Chaque jour je procède à une inspection en règle de mon propre bateau. Cela fait maintenant trois ans que je l’ai sorti de l’eau avec l’intention de le remettre en état. Depuis il traîne dans la remise, retourné sur une paire de tréteaux. C’est un beau bateau en bois de construction nordique traditionnelle, abîmé par les intempéries et par ma négligence. Il ne devrait pas en être ainsi. Au printemps, je m’y attaque sérieusement.
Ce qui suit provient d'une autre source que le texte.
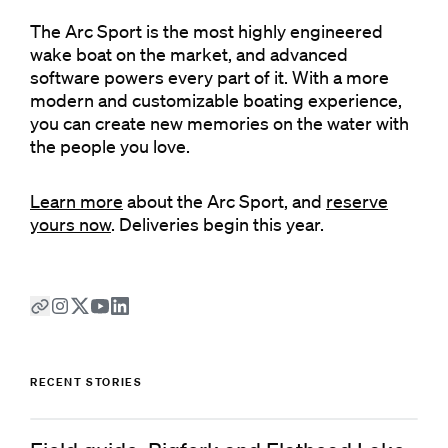
The Arc Sport is the most highly engineered
wake boat on the market, and advanced
software powers every part of it. With a more
modern and customizable boating experience,
you can create new memories on the water with
the people you love.
Learn more
about the Arc Sport, and
reserve
yours now
. Deliveries begin this year.
RECENT STORIES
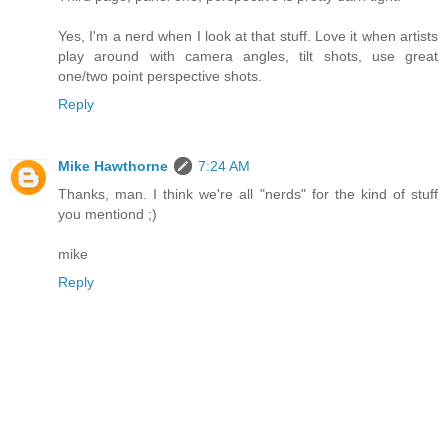
Yes, I'm a nerd when I look at that stuff. Love it when artists
play around with camera angles, tilt shots, use great
one/two point perspective shots.
Reply
Mike Hawthorne
7:24 AM
Thanks, man. I think we're all "nerds" for the kind of stuff
you mentiond ;)
mike
Reply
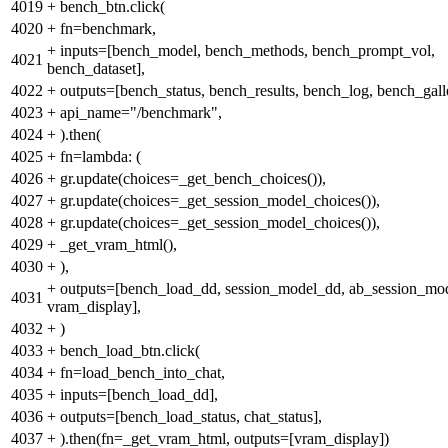
4019
+
bench_btn.click(
4020
+
fn=benchmark,
+
inputs=[bench_model, bench_methods, bench_prompt_vol,
4021
bench_dataset],
4022
+
outputs=[bench_status, bench_results, bench_log, bench_gall
4023
+
api_name="/benchmark",
4024
+
).then(
4025
+
fn=lambda: (
4026
+
gr.update(choices=_get_bench_choices()),
4027
+
gr.update(choices=_get_session_model_choices()),
4028
+
gr.update(choices=_get_session_model_choices()),
4029
+
_get_vram_html(),
4030
+
),
+
outputs=[bench_load_dd, session_model_dd, ab_session_mo
4031
vram_display],
4032
+
)
4033
+
bench_load_btn.click(
4034
+
fn=load_bench_into_chat,
4035
+
inputs=[bench_load_dd],
4036
+
outputs=[bench_load_status, chat_status],
4037
+
).then(fn=_get_vram_html, outputs=[vram_display])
Je me demande si je vais le faire.

Une fois rentré à la maison, je me suis remis à mon puzzle, qui a pour motif un tableau de Rembrandt intitulé La Ronde de nuit. Je l’ai gagné à une loterie organisée par l’hôpital de Luleå, où j’étais à l’époque un tout jeune chirurgien qui cachait son manque d’assurance derrière une large façade d’autosatisfaction. C’est un puzzle difficile, vu que le motif est sombre. Aujourd’hui je n’ai réussi à placer qu’une seule pièce. Je me suis préparé à dîner et j’ai mangé en écoutant la radio. Le thermomètre était descendu à moins vingt et un degrés. Le ciel noir, dehors, était limpide ; avant l’aube il ferait encore plus froid. On s’acheminait, semblait-il, vers un record de basses températures. Avait-il jamais fait aussi froid dans l’archipel ? L’un des hivers de la Seconde Guerre, peut-être ? J’ai résolu d’interroger Jansson, qui est bien informé sur ce genre de sujet.

Quelque chose me rendait inquiet.

J’ai essayé de m’allonger pour lire. Un ouvrage sur l’arrivée de la pomme de terre dans notre pays, que j’ai déjà lu plusieurs fois, sans doute parce qu’il ne recèle aucun danger. Je peux tourner les pages sans être assailli par un désagrément imprévu. Vers minuit, j’ai éteint. Mes animaux s’étaient déjà endormis pour la nuit. Les rondins des murs grinçaient et craquaient.

J’ai essayé de parvenir à une décision. Fallait-il continuer à garder ma forteresse ? Ou m’avouer vaincu et tenter d’utiliser à bon escient le temps qu’il me restait peut-être à vivre ?

Je n’ai pris aucune décision. Je suis resté étendu, à contempler l’obscurité au-dehors en pensant que ma vie allait continuer comme avant. Aucun changement en perspective.

 

C’était le solstice d’hiver. La nuit la plus longue et le jour le plus court de l’année. Par la suite, je penserais souvent que cela avait un sens dont je n’avais pas eu conscience sur le moment.

Ç’avait été une journée ordinaire, sans plus. Un jour où il avait fait très froid et où une mouette morte et deux bandes réfléchissantes de la Poste gisaient dans la neige près de mon ponton gelé.